C’è bisogno di aria nuova, di altre prospettive, di cambiamento. E lui lo fa
raccogliendo i pezzi della sua vita e del suo amore per Elena, per poi trasferirli
in un’altra città.
Ma
è una madre quella che lascia, una terra col ventre spaccato che ha perso i
suoi figli; Federico, il figlio di Massimo, ci torna controvoglia, almeno
apparentemente, trovandosi davanti al rudere di quella che era stata la casa
del padre, la sua vecchia roulotte nel garage con una foto consumata al suo
interno. La desolazione, l’abbandono, il “marciume” e un solo unico punto di
svolta: le erbacce, selvatiche e testarde, che resistono
“Venti minuti dopo l’autovettura
si ferma in un piazzale di fronte ad una casa singola, separata dal resto del
mondo da un’impalcatura, puntellata per tenerla stretta e unita come fosse
ancora intera nonostante i gravi danni strutturali. (…)
Scende dal taxi, paga,
prende le valigie e rimane da solo a fissare la dimora, una ragnatela di crepe
sui muri, finestre rotte, polvere e abbandono, ferite non ancora cicatrizzate a
dispetto del passare taumaturgico del tempo.
Inserisce quasi con
scetticismo se non addirittura mancanza di fede la chiave nella toppa, l’uscio
nonostante la sua diffidenza si apre, seppur cigolante e ormai male in asse sui
cardini arrugginiti.
I raggi solari fanno
luce sulla muffa verdastra che sporca le pareti interne, i mobili sono ancora
tutti al loro posto ma l’umidità li ha resi fradici di marciume.
La grande finestra che
dava sul giardino rivela la parte posteriore: un cumulo di macerie ricoperte da
erbacce.”
Questo
racconto, esile nello spessore ma robusto nei contenuti, è un insieme di tante
cose. Tantissime.
È
un ritornare alle origini, un reagire di fronte a degli eventi su cui non
abbiamo né controllo né predizione, l’incaponirsi
della vita che vuol fare il suo corso nonostante tutto, il bisogno di guardare
avanti senza dimenticare, perché è nel ricordo che resta depositata la vita.
“Le cose normali, le frasi di tutti i giorni,
non avevano più senso: è ora di
colazione, fra dieci minuti ho un colloquio di lavoro, non vedo l’ora che
arrivi la mia amante… (grassetto mio) non vedo l’ora… qui nessuno guarda più l’orologio.
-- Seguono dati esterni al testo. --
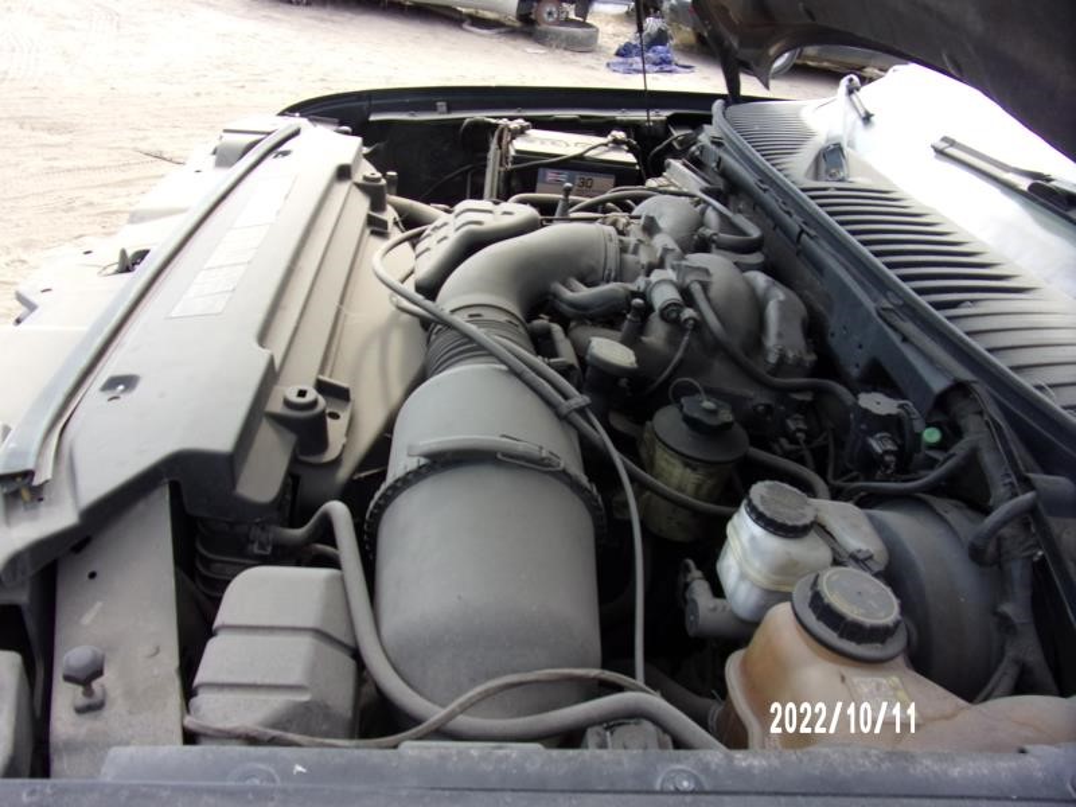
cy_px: 404
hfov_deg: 71.6
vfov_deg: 56.8
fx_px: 746
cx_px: 538
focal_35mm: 24
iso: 80
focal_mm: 4.3
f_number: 3.3
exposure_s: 1/280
Non avevamo il tempo (grassetto mio) a dirci cosa fare, si aspettava che
scendesse semplicemente la notte, che facesse buio, spesso ubriachi, ridendo a
voce alta, come per dimostrare che non avevamo paura o almeno che non ne
avevamo più ma era una bugia, lo sapevamo e lo sapeva anche il buio.”
Classe
1971, attivo dal 1998 nel panorama letterario, teatrale e radiofonico aquilano.
Per citare solo alcuni suoi lavori: nel 1998 pubblica “1848, UNA STORIA
PRETURESE” insieme ad Agostino Ciccarella, libro-indagine; nel 2012 scrive e
sceneggia la webserie “CONSONANTI”, per la regia di Francesco Paolucci,
interpretata da Luca Serani; nel 2016 è autore di “RIGENERAZIONE”, atto unico
interpretato da Simona D'Angeli e Giancarlo Curio con le musiche di Domenico
Capanna e Giovanni D'Eramo, rappresentato presso l’Auditorium del Parco di
L’Aquila; nel 2017 scrive e dirige “Donna e Dama”, rappresentato nell’ambito
del cartellone della Perdonanza Celestiniana; dal 2017 è gestore e
co-responsabile di SpazioRimediato, teatro off e polo culturale in L'Aquila,
presso il quale organizza spettacoli teatrali, concerti ed attività formative
rivolte ad adulti e bambini.
Contrariamente
alle aspettative, come Giuseppe ha spesso sottolineato, questo racconto non è
il resoconto di un terremoto, o almeno non solo aggiungo io, ma di consapevolezze
rafforzate o conquistate, di cose che cambiano, che si rompono e possono (o
devono) essere riparate sebbene si vedano ancora le crepe, come cicatrici che
restano. In questo racconto, il fatto critico che tiene insieme il prima e il
dopo come il cardine la porta allo stipite, è un evento enorme che contiene in sé qualcosa
di devastante, che incrina muri, schiene e progetti, che fa demordere e arrabbiare,
che da forma alle paure.
È
un racconto che si sviluppa su un binario sul quale si avanza e si retrocede di
molti anni, tra uno slancio verso il mutamento e la necessità, quasi fisica, di
lasciarsi trattenere a terra da radici forti quanto esposte.